TASK TO COMPLETE:
Answer these questions from the post about printer design flaws:
1. Where does Carmen Aplegren work as a publicist?
2. What is the multi-function printer plugged into so that all three users can print wire-free?
3. What kind of case is the printer wrapped in?

Friday, June 19, 2009

Action Steps in Printer Use: Design Flaws for Visually (Un)impaired

After lunch with Carmen Aplegren, the intrepid publicist at the Braille Institute of America (and owner of Gal Pal Val, the amazing guide-hund), I realized we have a ton of stuff from our research about how design doesn't take into account the visual needs of users like me, or like Carmen, who sees a bit less of the world through her eyes (but more in other ways) than I do. So here's an example of crappy design. (And yes, we love our printer-maker clients and they are working on this. . . ). More examples to come, from other sorts of tech-tools.

Our Mulit-function printer (not the one pictured at right, which I borrowed from the Internet, but one rather like it), works quite well. Really well, in fact, and we use it plugged into our wireless router so all three of us can print with it, wire-free. But for scanning, you have to do some cable-rearranging.

You see, our printer is wrapped in a shiny black plastic case just like the one here. This means that icons or instructions embossed into it are rendered invisible to anyone over the age of 35. Which includes this writer and a lot of other humans who find office machine design thoughtless at best, or anyone with even the most minor visual impairment (which includes anyone peeking over to the dark, backside of a printer pushed against a wall, where it always lives: except in some Epson design center, perhaps—sorry printer-maker, its tough love).

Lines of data
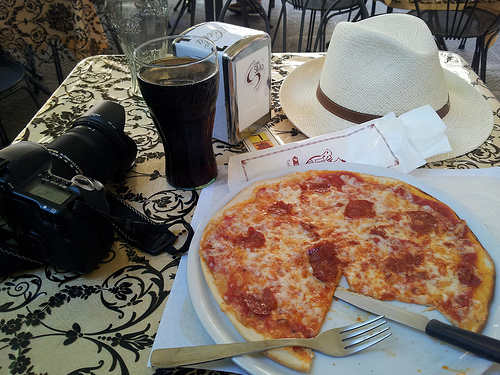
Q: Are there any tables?
A: Yes, there is a table.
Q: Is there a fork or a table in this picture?
A: Yes, there is a table.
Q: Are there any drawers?
A: No, there are no drawers.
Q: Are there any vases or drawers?
A: No, there are no drawers or vases.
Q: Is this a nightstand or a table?
A: This is a table.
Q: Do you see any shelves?
A: No, there are no shelves.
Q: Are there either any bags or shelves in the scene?
A: No, there are no shelves or bags.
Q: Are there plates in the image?
A: Yes, there is a plate.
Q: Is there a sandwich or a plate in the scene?
A: Yes, there is a plate.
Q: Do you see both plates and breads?
A: No, there is a plate but no breads.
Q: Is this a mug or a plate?
A: This is a plate.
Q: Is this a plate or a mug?
A: This is a plate.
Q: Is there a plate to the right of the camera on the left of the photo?
A: Yes, there is a plate to the right of the camera.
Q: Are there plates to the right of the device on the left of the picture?
A: Yes, there is a plate to the right of the camera.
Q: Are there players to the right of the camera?
A: No, there is a plate to the right of the camera.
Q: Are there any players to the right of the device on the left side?
A: No, there is a plate to the right of the camera.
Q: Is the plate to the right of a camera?
A: Yes, the plate is to the right of a camera.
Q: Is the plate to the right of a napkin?
A: No, the plate is to the right of a camera.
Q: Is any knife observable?
A: Yes, there is a knife.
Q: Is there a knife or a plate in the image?
A: Yes, there is a knife.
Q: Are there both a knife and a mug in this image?
A: No, there is a knife but no mugs.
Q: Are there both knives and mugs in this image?
A: No, there is a knife but no mugs.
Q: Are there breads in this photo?
A: No, there are no breads.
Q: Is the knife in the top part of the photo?
A: No, the knife is in the bottom of the image.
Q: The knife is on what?
A: The knife is on the plate.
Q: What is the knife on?
A: The knife is on the plate.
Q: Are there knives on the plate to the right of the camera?
A: Yes, there is a knife on the plate.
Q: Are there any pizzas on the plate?
A: No, there is a knife on the plate.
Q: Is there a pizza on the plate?
A: No, there is a knife on the plate.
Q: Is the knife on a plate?
A: Yes, the knife is on a plate.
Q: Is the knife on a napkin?
A: No, the knife is on a plate.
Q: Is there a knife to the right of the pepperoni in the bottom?
A: Yes, there is a knife to the right of the pepperoni.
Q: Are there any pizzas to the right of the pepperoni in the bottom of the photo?
A: No, there is a knife to the right of the pepperoni.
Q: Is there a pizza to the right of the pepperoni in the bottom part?
A: No, there is a knife to the right of the pepperoni.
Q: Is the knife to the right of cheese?
A: No, the knife is to the right of the pepperoni.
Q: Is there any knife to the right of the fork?
A: Yes, there is a knife to the right of the fork.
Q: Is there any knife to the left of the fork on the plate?
A: No, the knife is to the right of the fork.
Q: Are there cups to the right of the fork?
A: No, there is a knife to the right of the fork.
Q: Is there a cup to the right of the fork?
A: No, there is a knife to the right of the fork.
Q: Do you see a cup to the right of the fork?
A: No, there is a knife to the right of the fork.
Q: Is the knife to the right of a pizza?
A: No, the knife is to the right of a fork.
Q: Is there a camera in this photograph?
A: Yes, there is a camera.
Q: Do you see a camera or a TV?
A: Yes, there is a camera.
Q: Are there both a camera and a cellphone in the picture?
A: No, there is a camera but no cell phones.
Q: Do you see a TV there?
A: No, there are no televisions.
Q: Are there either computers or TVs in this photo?
A: No, there are no TVs or computers.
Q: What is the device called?
A: The device is a camera.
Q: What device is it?
A: The device is a camera.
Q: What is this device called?
A: This is a camera.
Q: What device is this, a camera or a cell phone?
A: This is a camera.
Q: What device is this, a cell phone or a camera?
A: This is a camera.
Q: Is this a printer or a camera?
A: This is a camera.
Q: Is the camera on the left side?
A: Yes, the camera is on the left of the image.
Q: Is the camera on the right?
A: No, the camera is on the left of the image.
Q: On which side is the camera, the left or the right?
A: The camera is on the left of the image.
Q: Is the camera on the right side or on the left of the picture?
A: The camera is on the left of the image.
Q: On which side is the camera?
A: The camera is on the left of the image.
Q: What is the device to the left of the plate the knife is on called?
A: The device is a camera.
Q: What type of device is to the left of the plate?
A: The device is a camera.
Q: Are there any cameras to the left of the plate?
A: Yes, there is a camera to the left of the plate.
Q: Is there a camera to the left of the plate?
A: Yes, there is a camera to the left of the plate.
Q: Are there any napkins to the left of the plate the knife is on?
A: No, there is a camera to the left of the plate.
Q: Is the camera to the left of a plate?
A: Yes, the camera is to the left of a plate.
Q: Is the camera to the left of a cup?
A: No, the camera is to the left of a plate.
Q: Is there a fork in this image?
A: Yes, there is a fork.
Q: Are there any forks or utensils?
A: Yes, there is a fork.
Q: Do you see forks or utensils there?
A: Yes, there is a fork.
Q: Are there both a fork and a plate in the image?
A: Yes, there are both a fork and a plate.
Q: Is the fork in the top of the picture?
A: No, the fork is in the bottom of the image.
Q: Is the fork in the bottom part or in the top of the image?
A: The fork is in the bottom of the image.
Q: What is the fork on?
A: The fork is on the plate.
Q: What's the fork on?
A: The fork is on the plate.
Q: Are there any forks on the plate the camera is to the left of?
A: Yes, there is a fork on the plate.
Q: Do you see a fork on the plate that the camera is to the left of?
A: Yes, there is a fork on the plate.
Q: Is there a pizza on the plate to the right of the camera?
A: No, there is a fork on the plate.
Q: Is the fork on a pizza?
A: No, the fork is on the plate.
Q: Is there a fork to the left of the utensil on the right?
A: Yes, there is a fork to the left of the knife.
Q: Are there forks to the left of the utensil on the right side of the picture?
A: Yes, there is a fork to the left of the knife.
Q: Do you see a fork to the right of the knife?
A: No, the fork is to the left of the knife.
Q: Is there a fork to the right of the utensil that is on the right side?
A: No, the fork is to the left of the knife.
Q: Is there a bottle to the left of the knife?
A: No, there is a fork to the left of the knife.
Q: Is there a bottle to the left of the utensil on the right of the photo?
A: No, there is a fork to the left of the knife.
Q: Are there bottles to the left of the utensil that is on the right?
A: No, there is a fork to the left of the knife.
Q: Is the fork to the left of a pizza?
A: No, the fork is to the left of the knife.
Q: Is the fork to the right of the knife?
A: No, the fork is to the left of the knife.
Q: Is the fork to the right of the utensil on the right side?
A: No, the fork is to the left of the knife.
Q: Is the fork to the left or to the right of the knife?
A: The fork is to the left of the knife.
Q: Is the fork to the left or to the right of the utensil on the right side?
A: The fork is to the left of the knife.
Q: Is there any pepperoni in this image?
A: Yes, there is pepperoni.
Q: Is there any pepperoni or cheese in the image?
A: Yes, there is pepperoni.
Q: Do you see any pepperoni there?
A: Yes, there is pepperoni.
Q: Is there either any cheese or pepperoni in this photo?
A: Yes, there is pepperoni.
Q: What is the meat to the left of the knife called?
A: The meat is pepperoni.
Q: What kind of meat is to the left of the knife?
A: The meat is pepperoni.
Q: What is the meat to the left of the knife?
A: The meat is pepperoni.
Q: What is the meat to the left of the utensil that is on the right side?
A: The meat is pepperoni.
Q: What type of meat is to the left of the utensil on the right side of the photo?
A: The meat is pepperoni.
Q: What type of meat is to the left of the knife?
A: The meat is pepperoni.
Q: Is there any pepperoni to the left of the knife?
A: Yes, there is pepperoni to the left of the knife.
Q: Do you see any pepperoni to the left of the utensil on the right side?
A: Yes, there is pepperoni to the left of the knife.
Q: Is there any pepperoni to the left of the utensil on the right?
A: Yes, there is pepperoni to the left of the knife.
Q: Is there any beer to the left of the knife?
A: No, there is pepperoni to the left of the knife.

EXERCISE SOLUTION:
1. At the Braille Institute of America.
2. The wireless router.
3. A shiny black plastic case.